Most people by now have heard that news that Stormy is leaving as the Executive Director of the GNOME Foundation to take a position at Mozilla.
I’ve had a few people reach out to me to follow up on her announcement to make sure it has nothing to do with the drama going on in the community (it doesn’t) or concerned about the timing with GNOME 3.0 coming (GNOME 3.0 is still coming!)
Now, no one on the Board asked me to do this and I’m speaking for myself, but I believe we’ll be ok. We have a great release coming in April and the Release Team is doing a great job of overseeing that. GNOME Developers are porting apps fast and furious to GTK3, GNOME Shell is coming along nicely, release parties are being planned, docs are being written and I could keep going on. None of these activities are going to stop because we don’t have an ED.
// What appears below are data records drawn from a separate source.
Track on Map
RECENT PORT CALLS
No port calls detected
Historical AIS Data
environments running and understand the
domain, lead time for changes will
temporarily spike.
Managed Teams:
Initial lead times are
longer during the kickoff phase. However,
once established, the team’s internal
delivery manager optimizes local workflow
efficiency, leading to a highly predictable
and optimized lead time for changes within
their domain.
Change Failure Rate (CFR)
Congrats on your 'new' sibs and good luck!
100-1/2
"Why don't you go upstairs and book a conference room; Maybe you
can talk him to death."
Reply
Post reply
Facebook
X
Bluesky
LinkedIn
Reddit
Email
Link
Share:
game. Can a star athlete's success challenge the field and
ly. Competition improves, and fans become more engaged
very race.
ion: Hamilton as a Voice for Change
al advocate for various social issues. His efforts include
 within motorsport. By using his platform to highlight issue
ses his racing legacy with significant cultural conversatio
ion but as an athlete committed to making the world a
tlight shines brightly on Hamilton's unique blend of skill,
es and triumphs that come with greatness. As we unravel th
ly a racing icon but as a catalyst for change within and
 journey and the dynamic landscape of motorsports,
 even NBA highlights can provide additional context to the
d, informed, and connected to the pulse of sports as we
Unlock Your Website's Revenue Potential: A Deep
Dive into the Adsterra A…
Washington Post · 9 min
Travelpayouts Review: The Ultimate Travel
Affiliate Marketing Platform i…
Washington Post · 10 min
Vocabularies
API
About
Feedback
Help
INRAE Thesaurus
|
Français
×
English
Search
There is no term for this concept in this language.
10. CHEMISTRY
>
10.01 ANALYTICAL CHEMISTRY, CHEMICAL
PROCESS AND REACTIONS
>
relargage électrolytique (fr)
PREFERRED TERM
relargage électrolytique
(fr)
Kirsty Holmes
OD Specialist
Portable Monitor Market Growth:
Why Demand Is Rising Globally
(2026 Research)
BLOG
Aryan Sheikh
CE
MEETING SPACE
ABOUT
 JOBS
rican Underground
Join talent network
Most of us have left a job at some point – it’s not personal. And Stormy gets to work on something she’s passionate about. I saw this first hand this past April at the Linux Foundation Collaboration Summit where she organized a track to talk about how the desktop should interact with web services. Cornelius from KDE spoke, I spoke, Rejon from identi.ca and more. She also received some great press from a talk she gave this past August about software freedom on the web. And now she has a chance to work to further that cause – which is a worthy one. While I’m sad to see her go, I’m happy to know she continues to work on software freedom and something she is just as passionate about, if not more so.
Stormy has always been visible to the GNOME community and transparent about the work she does with her regular updates of what she’s working on via her blog and emails to the Foundation list. But one of the most important things she did within the community was never in those recaps – and that’s the encouragement she provided to everyone who pinged her. As the face of the Foundation, volunteers would ping her to get her opinion on a new idea or a new feature. They valued her opinion, but more importantly, they wanted affirmation they were doing something right.
Stormy did that for me – in my last job I would commute to Boulder, Colorado about once a quarter, which isn’t too far from where Stormy lived. I was active in the community, but with Stormy’s gentle nudges, I was inspired to take that to the next level. Stormy made time for me and we would meet for coffee or lunch every couple of months and brainstorm and get stuff done. Stormy encouraged me to come to GUADEC in 2009 and was always there to listen to a new idea or answer a question.
I am grateful we had someone as qualified as Stormy to work for the Foundation the last 2+ years. Sure, I’m sad to see her go – not that she’s going far – but more importantly, I’m thankful for everything she has done for everyone in the GNOME community. Thanks again Stormy!